Published On: May 28, 2015|Categories: Uncategorized|523 words|2.6 min read|

LSD: Bad Trips, Pseudo Hallucinogenic Perception Disorder, Flashbacks

The psychoactive qualities of lysergic acid diethylamide, first synthesized in the 1930s, were first reported by Dr. Albert Hofmann of Sandoz Pharmaceuticals in Switzerland in 1943. Although some psychiatrists initially felt that LSD might have therapeutic value, military and intelligence agencies conducted experiments to determine its potential for more global purposes. Its desirability as a recreational substance came to the forefront in the mid-1960s, leading to its being forced underground as a Schedule I drug.

LSD has not gone away, however. Thousands, if not millions, of individuals have used the drug, most prominently the followers of the Grateful Dead and other “jam bands.” While most people ingest LSD without any marked ill effect, a relatively small percentage experience adverse psychoactive reactions (APRs) or “bad trips,” ranging from unpleasant pseudo-hallucinations to periods of terror for fear of losing one’s mind. Although the reaction to LSD is commonly termed “hallucinogenic,” in reality it produces illusions, and is better described as psychedelic. The individual knows that something is wrong but cannot completely determine why or when or even if the sensation will end.

Because the individual is aware, it is possible to reverse the bad trip using a talkdown technique pioneered by the volunteer staff at the Haight Ashbury Free Medical Clinic in the 1960s and further developed by the Clinics’ Rock Medicine program in the intervening 40-plus years. The basic elements of talkdown consist of providing the affected individual a safe, quiet place, with as few outside stimuli as possible, with a reassuring guide. Because a bad trip is a chemically-induced crisis, it’s important for the clinician to identify whether the breakdown is only chemically induced or in combination with the individual’s pre-existing personality (set) or frightening environment (setting). A chemically-induced breakdown will almost always self-resolve with time and reassuring, supportive care.

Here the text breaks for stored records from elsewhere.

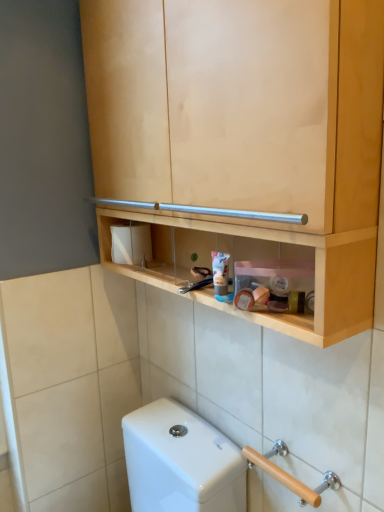
What is the approximate width of white matte toilet paper at center?

4.34 inches.

Describe the element at coordinates (220, 272) in the screenshot. The height and width of the screenshot is (512, 384). I see `white glossy toothpaste at center` at that location.

I want to click on white glossy toothpaste at center, so click(220, 272).

This screenshot has width=384, height=512. Identify the location of natural wood cabinet at upper center. (243, 137).

Locate an element on the screen. wooden at lower right is located at coordinates (289, 474).

Does point (315, 502) come farther from viewer compared to point (348, 104)?

Yes, point (315, 502) is farther from viewer.

Is wooden at lower right at the left side of natural wood cabinet at upper center?

No.

What's the angular difference between wooden at lower right and natural wood cabinet at upper center's facing directions?

The angular difference between wooden at lower right and natural wood cabinet at upper center is 0.347 degrees.

Is wooden at lower right turned away from natural wood cabinet at upper center?

No, wooden at lower right is not facing the opposite direction of natural wood cabinet at upper center.

Is wooden at lower right not close to white matte toilet paper at center?

No, wooden at lower right is not far from white matte toilet paper at center.

Where is `door handle lying in front of the white matte toilet paper at center`? door handle lying in front of the white matte toilet paper at center is located at coordinates (289, 474).

Would you say wooden at lower right is to the left or to the right of white matte toilet paper at center in the picture?

Result: Based on their positions, wooden at lower right is located to the right of white matte toilet paper at center.

How distant is wooden at lower right from white matte toilet paper at center?

wooden at lower right and white matte toilet paper at center are 24.22 inches apart from each other.

From a real-world perspective, is white matte toilet paper at center located beneath natural wood cabinet at upper center?

Yes, from a real-world perspective, white matte toilet paper at center is below natural wood cabinet at upper center.

Is white matte toilet paper at center not near natural wood cabinet at upper center?

That's not correct — white matte toilet paper at center is a little close to natural wood cabinet at upper center.

Considering the positions of point (136, 262) and point (99, 131), is point (136, 262) closer or farther from the camera than point (99, 131)?

Point (136, 262) appears to be farther away from the viewer than point (99, 131).

Between point (130, 244) and point (218, 275), which one is positioned behind?

Point (130, 244)

From the image's perspective, is white matte toilet paper at center positioned above or below white glossy toothpaste at center?

white matte toilet paper at center is situated higher than white glossy toothpaste at center in the image.

Does white matte toilet paper at center come behind white glossy toothpaste at center?

That is True.

Who is taller, white matte toilet paper at center or white glossy toothpaste at center?

white matte toilet paper at center.

Could you tell me if wooden at lower right is turned towards white glossy toothpaste at center?

No, wooden at lower right does not turn towards white glossy toothpaste at center.

Does wooden at lower right have a lesser height compared to white glossy toothpaste at center?

Indeed, wooden at lower right has a lesser height compared to white glossy toothpaste at center.

From a real-world perspective, which is physically below, wooden at lower right or white glossy toothpaste at center?

From a 3D spatial view, wooden at lower right is below.

Considering the positions of point (343, 42) and point (132, 234), is point (343, 42) closer or farther from the camera than point (132, 234)?

Point (343, 42).

What are the coordinates of `toilet paper below the natural wood cabinet at upper center (from the image's perspective)` in the screenshot? It's located at (131, 244).

Is white matte toilet paper at center located within natural wood cabinet at upper center?

Yes, white matte toilet paper at center is inside natural wood cabinet at upper center.

You are a GUI agent. You are given a task and a screenshot of the screen. Output one action in this format:
    pyautogui.click(x=<x>, y=<y>)
    Task: Click on the toothpaste below the white matte toilet paper at center (from a real-world perspective)
    
    Given the screenshot: What is the action you would take?
    pyautogui.click(x=220, y=272)

Is white glossy toothpaste at center thinner than white matte toilet paper at center?

Indeed, white glossy toothpaste at center has a lesser width compared to white matte toilet paper at center.

How many degrees apart are the facing directions of white glossy toothpaste at center and white matte toilet paper at center?

The angle between the facing direction of white glossy toothpaste at center and the facing direction of white matte toilet paper at center is 0.00278 degrees.

Where is `cabinetry located in front of the wooden at lower right`? The height and width of the screenshot is (512, 384). cabinetry located in front of the wooden at lower right is located at coordinates (243, 137).

The image size is (384, 512). I want to click on toilet paper behind the wooden at lower right, so click(131, 244).

Which object lies further to the anchor point wooden at lower right, natural wood cabinet at upper center or white glossy toothpaste at center?

natural wood cabinet at upper center is positioned further to the anchor wooden at lower right.

When comparing their distances from white matte toilet paper at center, does natural wood cabinet at upper center or wooden at lower right seem further?

wooden at lower right is further to white matte toilet paper at center.

Estimate the real-world distances between objects in this image. Which object is further from wooden at lower right, natural wood cabinet at upper center or white matte toilet paper at center?

natural wood cabinet at upper center.

In the scene shown: Estimate the real-world distances between objects in this image. Which object is closer to white matte toilet paper at center, wooden at lower right or natural wood cabinet at upper center?

The object closer to white matte toilet paper at center is natural wood cabinet at upper center.

Estimate the real-world distances between objects in this image. Which object is closer to white glossy toothpaste at center, white matte toilet paper at center or wooden at lower right?

white matte toilet paper at center lies closer to white glossy toothpaste at center than the other object.

Looking at the image, which one is located closer to white glossy toothpaste at center, wooden at lower right or natural wood cabinet at upper center?

natural wood cabinet at upper center lies closer to white glossy toothpaste at center than the other object.

Which object lies further to the anchor point wooden at lower right, white matte toilet paper at center or white glossy toothpaste at center?

The object further to wooden at lower right is white matte toilet paper at center.

Based on their spatial positions, is white glossy toothpaste at center or natural wood cabinet at upper center further from wooden at lower right?

natural wood cabinet at upper center is positioned further to the anchor wooden at lower right.

I want to click on toilet paper between natural wood cabinet at upper center and wooden at lower right in the up-down direction, so click(131, 244).

Identify the location of toothpaste between natural wood cabinet at upper center and wooden at lower right in the vertical direction. The width and height of the screenshot is (384, 512). (220, 272).

Find the location of `toothpaste between natural wood cabinet at upper center and white matte toilet paper at center from front to back`. toothpaste between natural wood cabinet at upper center and white matte toilet paper at center from front to back is located at coordinates (220, 272).

I want to click on toothpaste between white matte toilet paper at center and wooden at lower right in the up-down direction, so click(x=220, y=272).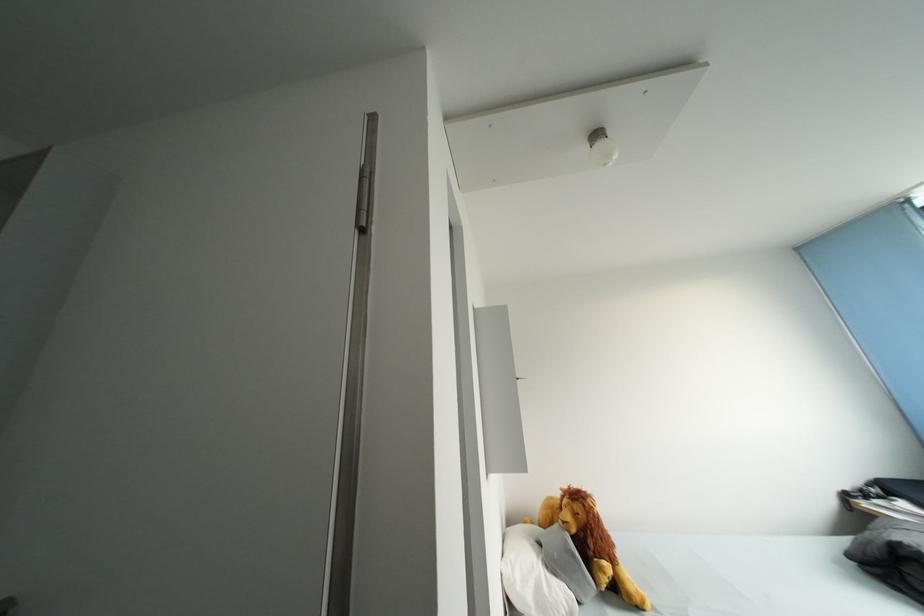
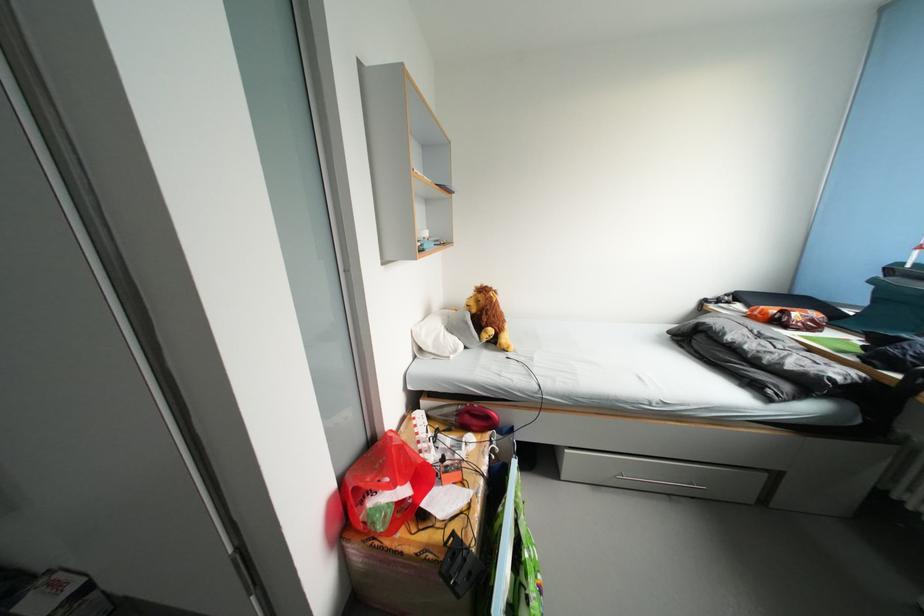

In a small subset of the LSD-using population, usually those with a pre-existing history of co-morbid psychiatric disorder, the drug can precipitate prolonged psychiatric problems, including schizophrenia, depression, and manic-depressive disorder. Some can have flashbacks of the psychedelic experience, usually after a bad trip, but a very limited number of others, despite not having an acute adverse reaction, can have persistent visual disturbances classified as post-hallucinogenic perception disorder (PHPD).

Despite the fact that LSD is a very powerful drug, drug exposure alone cannot explain the range and variety of psychedelic experience. Variations in brain chemistry, psychological setting and environmental setting all need to be studied to understand such complex reactions.

Other, less potent, psychedelics that are also used recreationally, although to a lesser degree, include peyote and other mushrooms, ayahuasca, a South American vine, and ibogaine, an African plant. Their ill effects can resemble those of a bad LSD trip and tend to also manifest physically, with severe vomiting and elevated blood pressure and pulse associated with anxiety and hyperstimulation. Morning glory seeds and banana peels, despite popular lore of the ’60s, have none to less-than-minimal effect.

There is renewed interest in the potential therapeutic effects of psychedelic drugs for relieving end-of-life anxiety, treating alcoholism, addressing other psychological and psychiatric issues, and for heroin detoxification. Limited studies are finally underway.